Extending the model to multiple periods can also yield further interesting insights. In a multiperiod setting, the unwinding of prior conservative reports obfuscates the information content of the newly generated information if it is not separately disclosed. A multi-period setting can allow for learning more about the manager’s type over time, suggesting that the optimal monitoring and replacement decisions depend on current and past accounting signals. In that case, the optimal bias of the accounting report would vary with the manager’s tenure.

Regardless of these possible extensions, the model we present establishes a robust association between accounting conservatism and board monitoring. This association should persist in settings that introduce other frictions or additional uses of accounting information.

Appendix: Proofs

Proof of Proposition 1

If (q − q_L)G ≤ k, then the firm’s expected period 2 profit is

$$\Pi_{N}^{{}} = qG + \Pr (y_{L} )\hbox{max} \left\{ {0;(q - q_{L} )G - k} \right\} = qG,$$

which is independent of f_L.

GIVEN RECORDS ▸

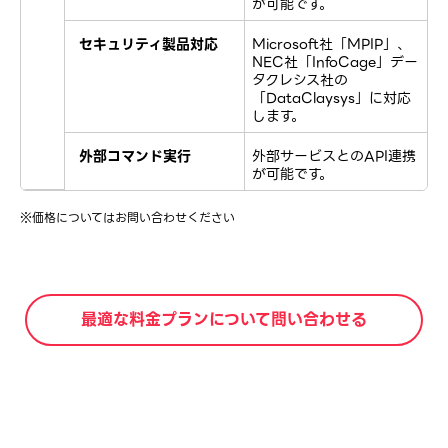
が可能です。
セキュリティ製品対応
Microsoft社「MPIP」、
NEC社「InfoCage」デー
タクレシス社の
「DataClaysys」に対応
します。
外部コマンド実行
外部サービスとのAPI連携
が可能です。
※価格についてはお問い合わせください
最適な料金プランについて問い合わせる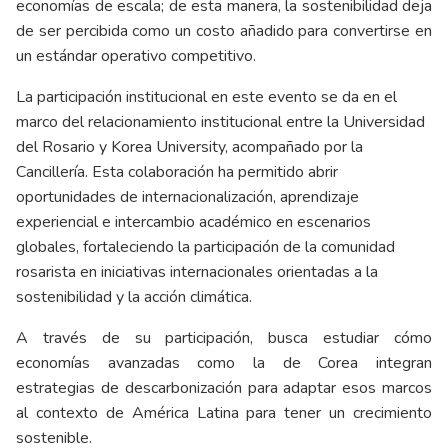
economías de escala; de esta manera, la sostenibilidad deja
de ser percibida como un costo añadido para convertirse en
un estándar operativo competitivo.
La participación institucional en este evento se da en el
marco del relacionamiento institucional entre la Universidad
del Rosario y Korea University, acompañado por la
Cancillería. Esta colaboración ha permitido abrir
oportunidades de internacionalización, aprendizaje
experiencial e intercambio académico en escenarios
globales, fortaleciendo la participación de la comunidad
rosarista en iniciativas internacionales orientadas a la
sostenibilidad y la acción climática.
A través de su participación, busca estudiar cómo
economías avanzadas como la de Corea integran
estrategias de descarbonización para adaptar esos marcos
al contexto de América Latina para tener un crecimiento
sostenible.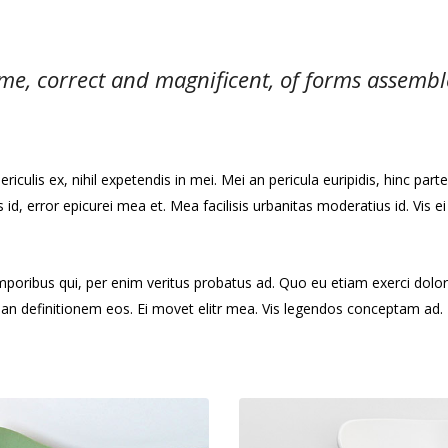
me, correct and magnificent, of forms assemble
culis ex, nihil expetendis in mei. Mei an pericula euripidis, hinc partem
s id, error epicurei mea et. Mea facilisis urbanitas moderatius id. Vis ei
emporibus qui, per enim veritus probatus ad. Quo eu etiam exerci dolo
rian definitionem eos. Ei movet elitr mea. Vis legendos conceptam ad. 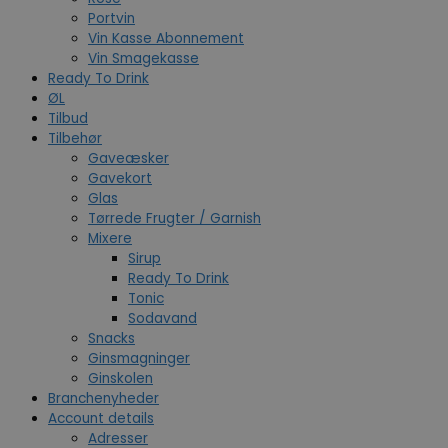
Portvin
Vin Kasse Abonnement
Vin Smagekasse
Ready To Drink
ØL
Tilbud
Tilbehør
Gaveæsker
Gavekort
Glas
Tørrede Frugter / Garnish
Mixere
Sirup
Ready To Drink
Tonic
Sodavand
Snacks
Ginsmagninger
Ginskolen
Branchenyheder
Account details
Adresser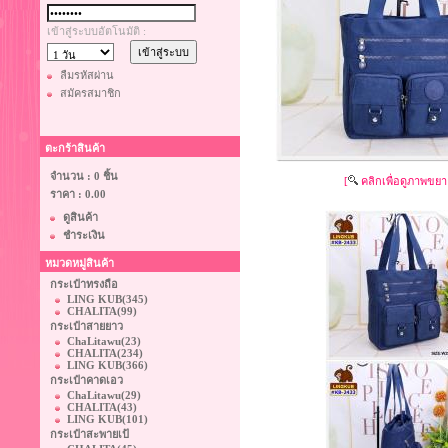
เข้าสู่ระบบอัตโนมัติ :
ลืมรหัสผ่าน
สมัครสมาชิก
ตะกร้าสินค้า
จำนวน : 0 ชิ้น
[
คลิกเพื่อดูภาพขยา
ราคา :
0.00
ดูสินค้า
ชำระเงิน
หมวดหมู่สินค้า
กระเป๋าทรงถือ
LING KUB
(345)
CHALITA
(99)
กระเป๋าสายยาว
ChaLitawu
(23)
CHALITA
(234)
LING KUB
(366)
กระเป๋าคาดเอว
ChaLitawu
(29)
CHALITA
(43)
LING KUB
(101)
กระเป๋าสะพายเป้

TASK REQUIREMENTS ▸
1. Decide whether each statement agrees with the passage on accounting conservatism and board monitoring, answering yes or no and quoting the deciding words of the passage. (a) In a multi-period setting, the optimal bias of the accounting report would vary with the manager's tenure. (b) The association between accounting conservatism and board monitoring is expected to disappear once other frictions are introduced. (c) When (q − q_L)G ≤ k, the firm's expected period 2 profit depends on f_L.
2. Carry on the passage on accounting conservatism and board monitoring from the point where it stops.
The entries are not needed for anything that follows.

ANSWERS FOR EACH ITEM ▸
1.
(a) Yes: "In that case, the optimal bias of the accounting report would vary with the manager’s tenure."
(b) No: "This association should persist in settings that introduce other frictions or additional uses of accounting information."
(c) No: "which is independent of f_L."

2.
If (q − q_L)G > k, then

$$\begin{aligned} \Pi_{N} & = qG + \Pr (y_{L} )\text{max} \left\{ {0;(q - q_{L} )G - k} \right\} \\ & = qG + pF(1 - q)qG - (f_{L} - qpF)k \\ & > qG, \\ \end{aligned}$$

which implies that Π_N strictly decreases in f_L. Hence, f_L = F is strictly optimal. The left-hand side of the condition \(q - q_{L} > \frac{k}{G}\) strictly decreases in f_L because dq_L/df_L > 0. Hence, if the condition holds for some f_L > F, then it holds for f_L = F. Inserting f_L = F yields the following condition:

$$\frac{pq(1 - q)}{1 - pq} > \frac{k}{G}.$$

If this condition holds, setting f_L = F results in Π_N > qG for (q − q_L)G > k. \(\square\)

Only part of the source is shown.